Records provided
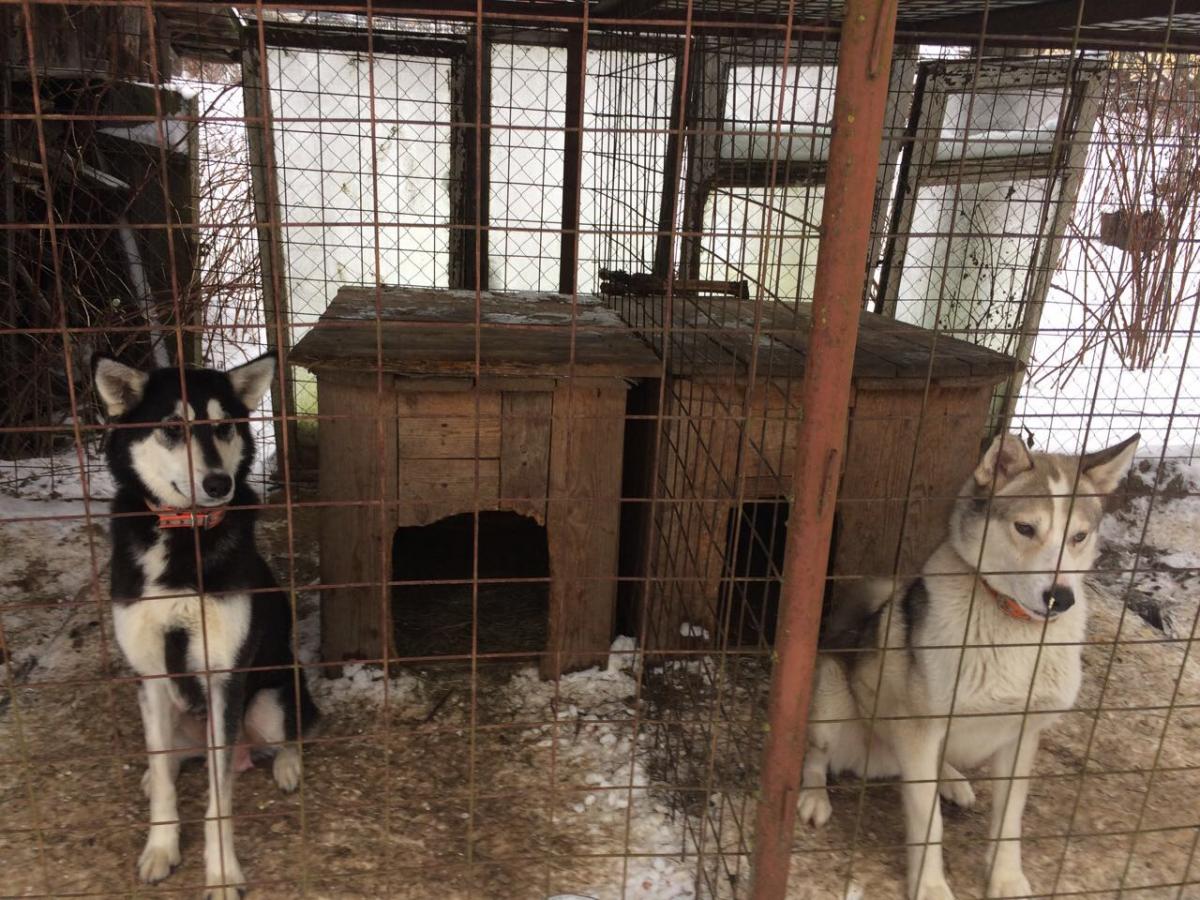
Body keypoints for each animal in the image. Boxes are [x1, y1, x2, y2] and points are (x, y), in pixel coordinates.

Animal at [94, 352, 320, 899]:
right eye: (173, 428)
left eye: (222, 425)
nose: (220, 484)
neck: (184, 540)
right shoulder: (152, 676)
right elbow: (163, 778)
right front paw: (160, 847)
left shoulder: (224, 679)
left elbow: (220, 799)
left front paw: (220, 874)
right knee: (169, 759)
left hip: (271, 699)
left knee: (292, 732)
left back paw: (287, 765)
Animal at [799, 431, 1139, 900]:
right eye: (1025, 528)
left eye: (1079, 536)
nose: (1061, 597)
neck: (1015, 630)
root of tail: (876, 763)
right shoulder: (920, 731)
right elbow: (929, 824)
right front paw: (931, 886)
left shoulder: (1021, 735)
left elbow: (1009, 819)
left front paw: (1007, 879)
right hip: (832, 696)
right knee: (815, 757)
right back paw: (815, 797)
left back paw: (952, 780)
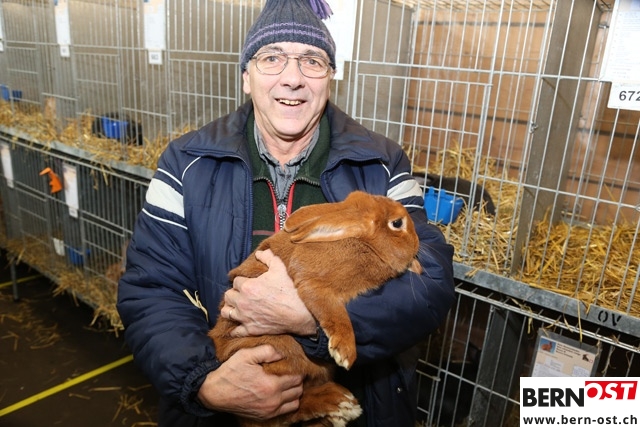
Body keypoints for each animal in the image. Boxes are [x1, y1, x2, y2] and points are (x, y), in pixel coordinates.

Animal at [209, 190, 422, 427]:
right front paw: (345, 352)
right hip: (284, 356)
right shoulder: (313, 283)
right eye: (397, 223)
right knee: (282, 412)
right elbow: (334, 313)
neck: (362, 243)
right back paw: (340, 404)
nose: (417, 242)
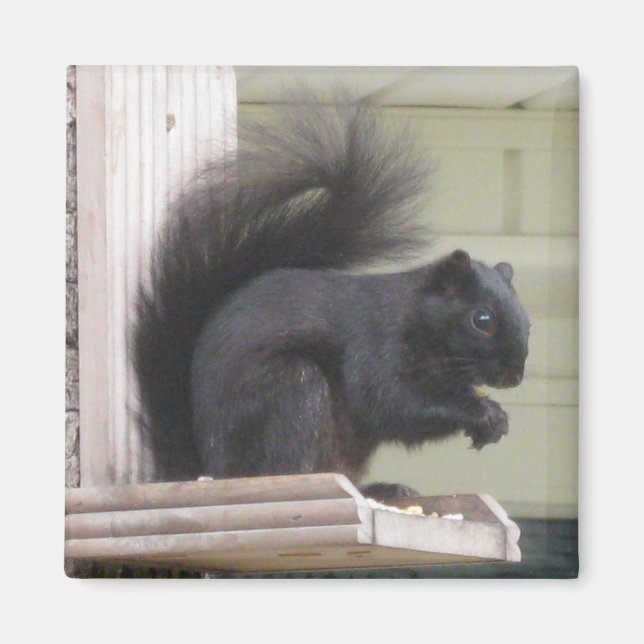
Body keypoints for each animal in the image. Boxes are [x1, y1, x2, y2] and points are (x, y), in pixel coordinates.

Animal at [132, 98, 530, 500]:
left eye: (528, 321)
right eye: (482, 320)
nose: (514, 377)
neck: (417, 320)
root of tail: (213, 471)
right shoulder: (375, 350)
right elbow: (395, 404)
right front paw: (482, 412)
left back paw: (381, 489)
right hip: (291, 391)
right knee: (284, 465)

Task requirements
Set down the entries shown above once more, exactly as they read, but without pictures.

Expected answer
Body keypoints for each animal in the image. Boxes are [x1, y1, x2, y2] and points are (x, y), in pixel coordinates.

Animal at [94, 352, 320, 899]:
right eye: (173, 428)
left eye: (222, 425)
nose: (220, 484)
neck: (184, 540)
right shoulder: (152, 676)
right elbow: (163, 778)
right front paw: (160, 847)
left shoulder: (224, 679)
left elbow: (220, 799)
left front paw: (220, 874)
right knee: (169, 759)
left hip: (271, 699)
left knee: (292, 732)
left back paw: (287, 765)
Animal at [799, 431, 1139, 900]:
right eye: (1025, 528)
left eye: (1079, 536)
nose: (1061, 597)
neck: (1015, 630)
root of tail: (876, 763)
right shoulder: (920, 731)
right elbow: (929, 824)
right front paw: (931, 886)
left shoulder: (1021, 735)
left elbow: (1009, 819)
left front paw: (1007, 879)
right hip: (832, 696)
right knee: (815, 757)
right back paw: (815, 797)
left back paw: (952, 780)
Body keypoints for each animal in the image. Boxes are [x1, y1, x2, y2] and points are (x, y), in pixel coordinates.

Animal at [209, 190, 422, 427]:
right front paw: (345, 352)
right hip: (284, 356)
right shoulder: (313, 283)
right eye: (397, 223)
right knee: (282, 412)
right elbow: (334, 313)
neck: (362, 243)
right back paw: (340, 404)
nose: (417, 242)
Body keypoints for each animal in the image. Boxes are [x1, y1, x2, y2] and points are (x, y), in pixel coordinates.

Animal at [132, 98, 530, 500]:
left eye: (528, 321)
right eye: (482, 320)
nose: (514, 377)
neck: (417, 320)
root of tail: (213, 471)
right shoulder: (375, 350)
right elbow: (395, 404)
right front paw: (482, 412)
left back paw: (381, 489)
right hip: (291, 391)
right knee: (284, 465)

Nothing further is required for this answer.